かなと漢字で適用範囲が異なる言葉

去年の締めくくりラノベネタ三連発でかなり疲れたので、新春は軽い雑談から始めることにしよう。

やはり蕎麦と書きたいとは思う。というか、私にとって「そば」(orソバ)というのは、うどんも中国の麺もヴェトナムのフォーもパスタも、とにかく細長い食べ物全てを包括する一般的なものだからだ。

【略】

逆に、さけと仮名で書くと日本の清酒を指し、酒と漢字で書くと、アルコール飲料一般を指す。

うどんが「そば」に含まれる、という言語感覚はよくわからない。
「中華そば」や「沖縄そば」には全然違和感はないが、それはたとえば「西洋将棋*1や「中国将棋」*2みたいなものだ。囲碁もまた「しょうぎ」(orショウギ)に含まれる、などと言われたら変だ。それと同じこと。
うどんはうどんだし、そばはそばだ。あと、ここには挙げられていないが、そうめんもそうめんであり、「そば」のうちに含まれるわけではない。主要な和麺を表す言葉は互いに独立であり、漢字で書こうがかなで書こうが、包摂関係にはないと思う。

▶ **表示データ**:
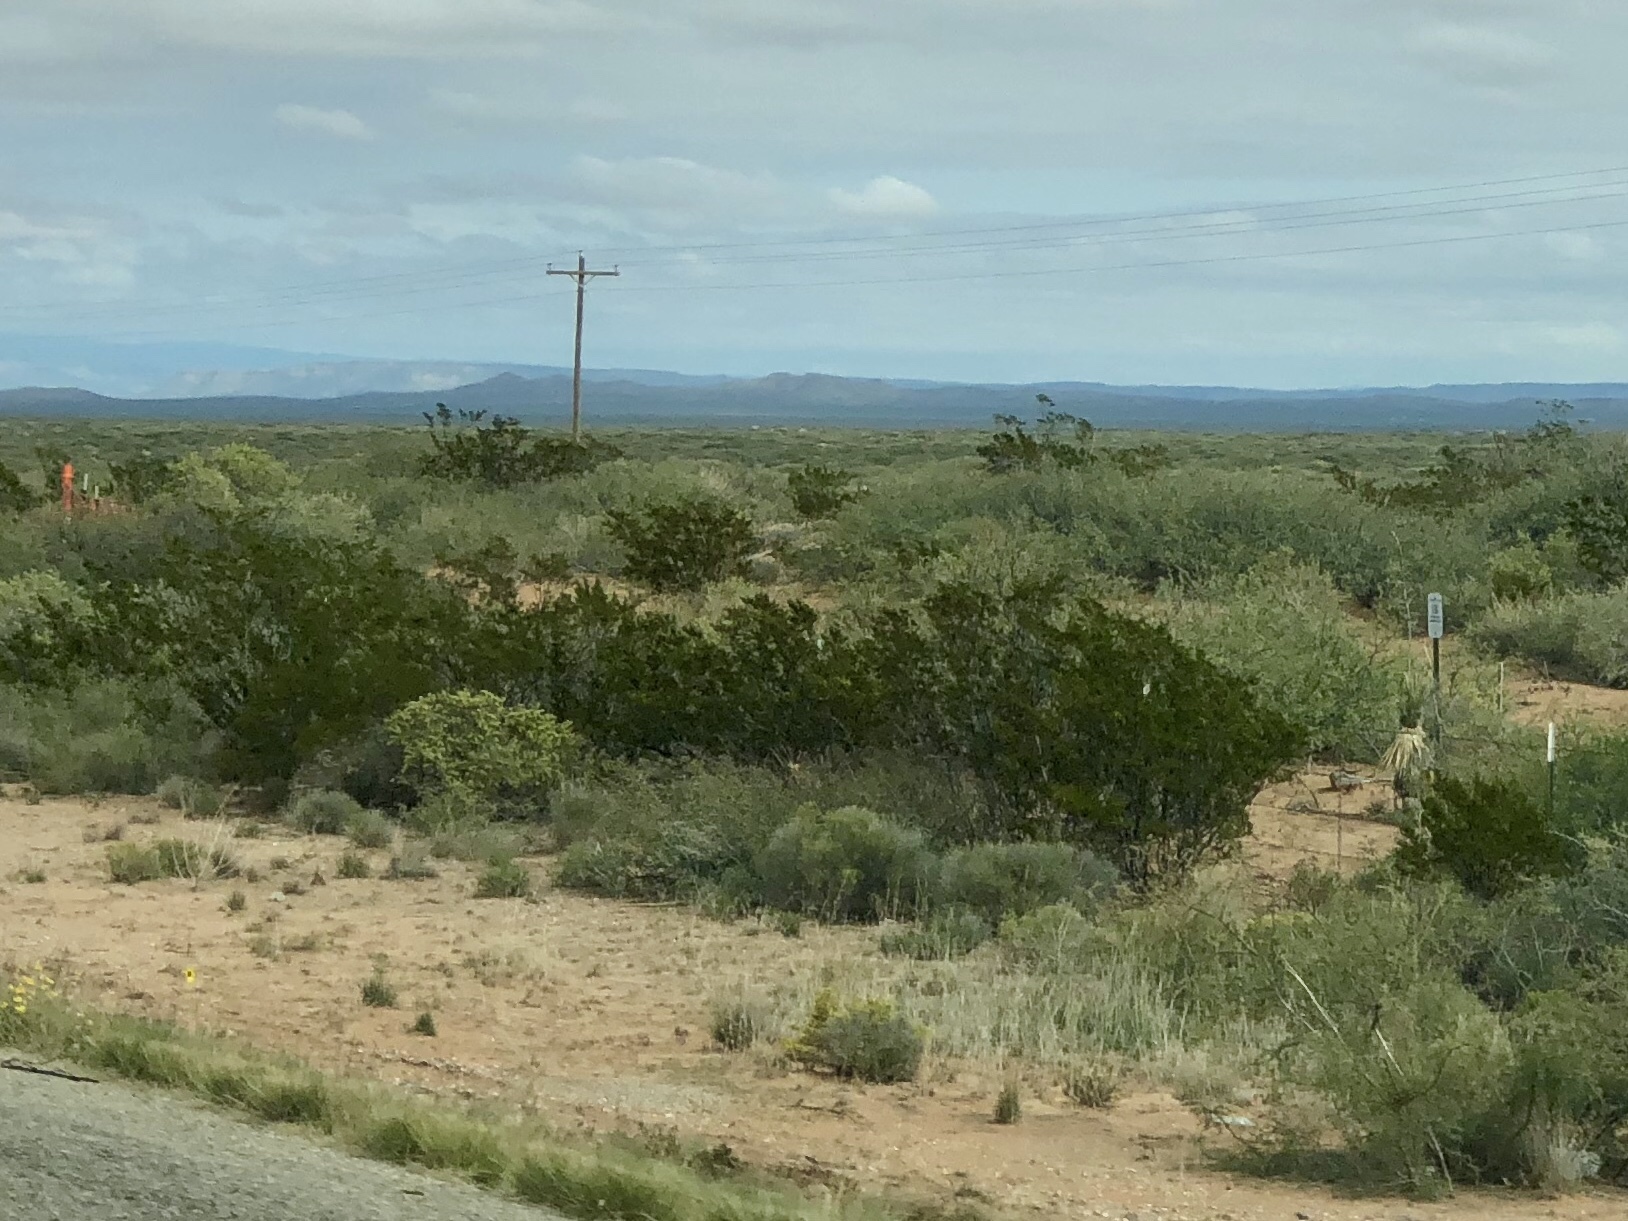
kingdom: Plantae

▶ **問題と課題**:
(1) 文書の抜粋を「去年の締めくくりラノベネタ三」から始めて「れたら変だ。それと同じこと。」で終わるところまで書き直し、その際「清酒」を「日本酒」に改めてください。
(2) 文書の抜粋によると、「さけ」と仮名で書いた場合は何を指すか。
このデータは今回の作業とは関係がない。

▶ **結果**:
(1)
去年の締めくくりラノベネタ三連発でかなり疲れたので、新春は軽い雑談から始めることにしよう。

やはり蕎麦と書きたいとは思う。というか、私にとって「そば」(orソバ)というのは、うどんも中国の麺もヴェトナムのフォーもパスタも、とにかく細長い食べ物全てを包括する一般的なものだからだ。

【略】

逆に、さけと仮名で書くと日本の日本酒を指し、酒と漢字で書くと、アルコール飲料一般を指す。

うどんが「そば」に含まれる、という言語感覚はよくわからない。
「中華そば」や「沖縄そば」には全然違和感はないが、それはたとえば「西洋将棋*1や「中国将棋」*2みたいなものだ。囲碁もまた「しょうぎ」(orショウギ)に含まれる、などと言われたら変だ。それと同じこと。

(2) 日本の清酒を指す。